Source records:
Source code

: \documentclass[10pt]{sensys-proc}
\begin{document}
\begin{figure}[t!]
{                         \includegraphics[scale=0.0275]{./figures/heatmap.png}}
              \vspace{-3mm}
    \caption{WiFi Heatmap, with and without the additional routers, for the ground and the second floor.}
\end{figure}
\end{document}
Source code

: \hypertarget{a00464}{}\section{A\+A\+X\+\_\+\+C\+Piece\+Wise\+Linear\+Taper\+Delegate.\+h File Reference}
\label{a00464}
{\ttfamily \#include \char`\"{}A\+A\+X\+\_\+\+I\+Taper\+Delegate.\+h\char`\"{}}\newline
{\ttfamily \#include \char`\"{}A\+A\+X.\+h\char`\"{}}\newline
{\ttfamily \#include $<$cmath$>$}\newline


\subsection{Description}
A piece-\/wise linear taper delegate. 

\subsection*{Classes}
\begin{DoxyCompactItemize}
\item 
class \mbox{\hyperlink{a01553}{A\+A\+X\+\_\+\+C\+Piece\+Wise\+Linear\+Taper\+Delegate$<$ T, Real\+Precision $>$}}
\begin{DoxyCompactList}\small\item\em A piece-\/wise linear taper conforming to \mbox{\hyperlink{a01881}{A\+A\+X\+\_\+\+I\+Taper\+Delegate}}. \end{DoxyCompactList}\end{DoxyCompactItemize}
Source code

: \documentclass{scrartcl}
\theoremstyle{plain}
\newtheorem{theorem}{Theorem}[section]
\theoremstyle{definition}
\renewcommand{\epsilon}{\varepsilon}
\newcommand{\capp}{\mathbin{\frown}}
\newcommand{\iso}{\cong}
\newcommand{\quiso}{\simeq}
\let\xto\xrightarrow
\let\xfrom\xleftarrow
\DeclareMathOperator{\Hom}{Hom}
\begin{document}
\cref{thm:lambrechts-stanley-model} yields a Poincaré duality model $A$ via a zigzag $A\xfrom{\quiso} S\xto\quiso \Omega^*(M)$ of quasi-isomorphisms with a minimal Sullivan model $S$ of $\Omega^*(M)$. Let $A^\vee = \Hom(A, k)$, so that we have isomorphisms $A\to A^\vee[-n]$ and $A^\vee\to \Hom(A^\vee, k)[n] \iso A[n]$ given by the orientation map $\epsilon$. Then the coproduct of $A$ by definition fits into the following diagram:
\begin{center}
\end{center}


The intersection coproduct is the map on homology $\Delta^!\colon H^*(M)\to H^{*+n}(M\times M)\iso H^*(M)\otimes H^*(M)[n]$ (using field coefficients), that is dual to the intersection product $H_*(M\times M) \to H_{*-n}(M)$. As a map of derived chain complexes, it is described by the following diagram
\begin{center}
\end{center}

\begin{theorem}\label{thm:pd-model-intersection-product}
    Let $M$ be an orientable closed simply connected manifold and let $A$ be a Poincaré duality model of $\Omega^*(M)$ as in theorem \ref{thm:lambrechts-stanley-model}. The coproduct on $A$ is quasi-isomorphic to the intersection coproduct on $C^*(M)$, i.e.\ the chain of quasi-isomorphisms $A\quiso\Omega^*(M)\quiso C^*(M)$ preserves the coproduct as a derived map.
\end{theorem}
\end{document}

TASK BRIEF: In the records above, which lines hold the string "definition"? Copy each one.

RESPONSE AREA:
\theoremstyle{definition}
\cref{thm:lambrechts-stanley-model} yields a Poincaré duality model $A$ via a zigzag $A\xfrom{\quiso} S\xto\quiso \Omega^*(M)$ of quasi-isomorphisms with a minimal Sullivan model $S$ of $\Omega^*(M)$. Let $A^\vee = \Hom(A, k)$, so that we have isomorphisms $A\to A^\vee[-n]$ and $A^\vee\to \Hom(A^\vee, k)[n] \iso A[n]$ given by the orientation map $\epsilon$. Then the coproduct of $A$ by definition fits into the following diagram:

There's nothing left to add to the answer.